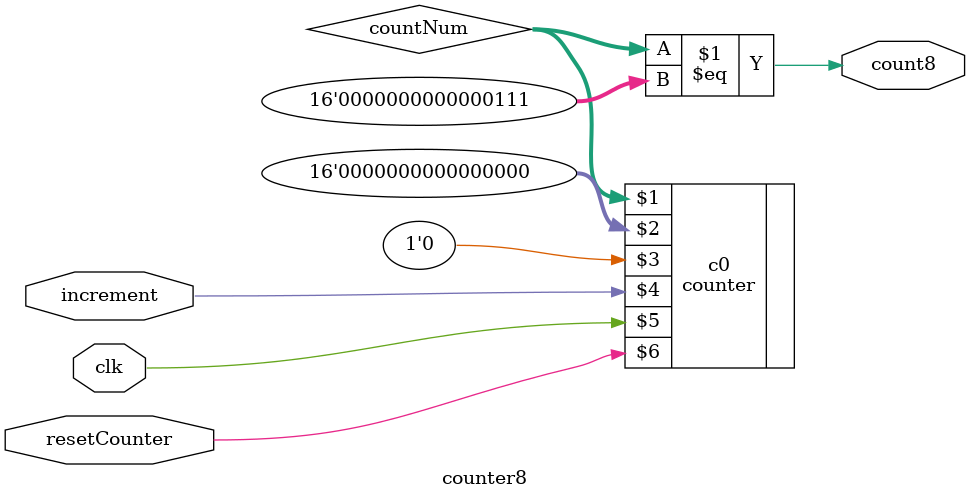
<source format=v>
module counter8(count8,increment,clk,resetCounter);
input increment,clk,resetCounter;
output count8;

wire[15:0] countNum;
counter c0(countNum,16'b0,1'b0,increment,clk,resetCounter);
assign count8 = (countNum == 7);

endmodule

</source>
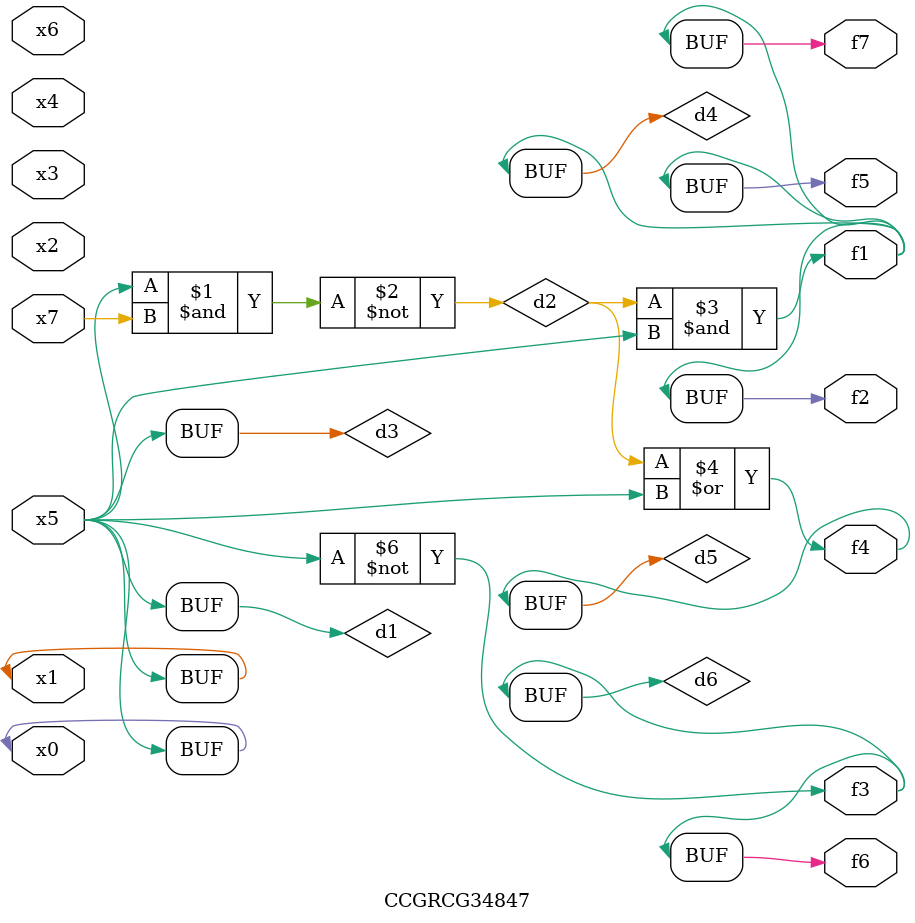
<source format=v>
module CCGRCG34847(
	input x0, x1, x2, x3, x4, x5, x6, x7,
	output f1, f2, f3, f4, f5, f6, f7
);

	wire d1, d2, d3, d4, d5, d6;

	buf (d1, x0, x5);
	nand (d2, x5, x7);
	buf (d3, x0, x1);
	and (d4, d2, d3);
	or (d5, d2, d3);
	nor (d6, d1, d3);
	assign f1 = d4;
	assign f2 = d4;
	assign f3 = d6;
	assign f4 = d5;
	assign f5 = d4;
	assign f6 = d6;
	assign f7 = d4;
endmodule

</source>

[Directive] Your task is to restate, word for word, each line from the one that includes "output f1, f2, f3, f4, f5, f6, f7" to the end of the records, with both ends included and nothing else.

[Result of the exercise]
	output f1, f2, f3, f4, f5, f6, f7
);

	wire d1, d2, d3, d4, d5, d6;

	buf (d1, x0, x5);
	nand (d2, x5, x7);
	buf (d3, x0, x1);
	and (d4, d2, d3);
	or (d5, d2, d3);
	nor (d6, d1, d3);
	assign f1 = d4;
	assign f2 = d4;
	assign f3 = d6;
	assign f4 = d5;
	assign f5 = d4;
	assign f6 = d6;
	assign f7 = d4;
endmodule

</source>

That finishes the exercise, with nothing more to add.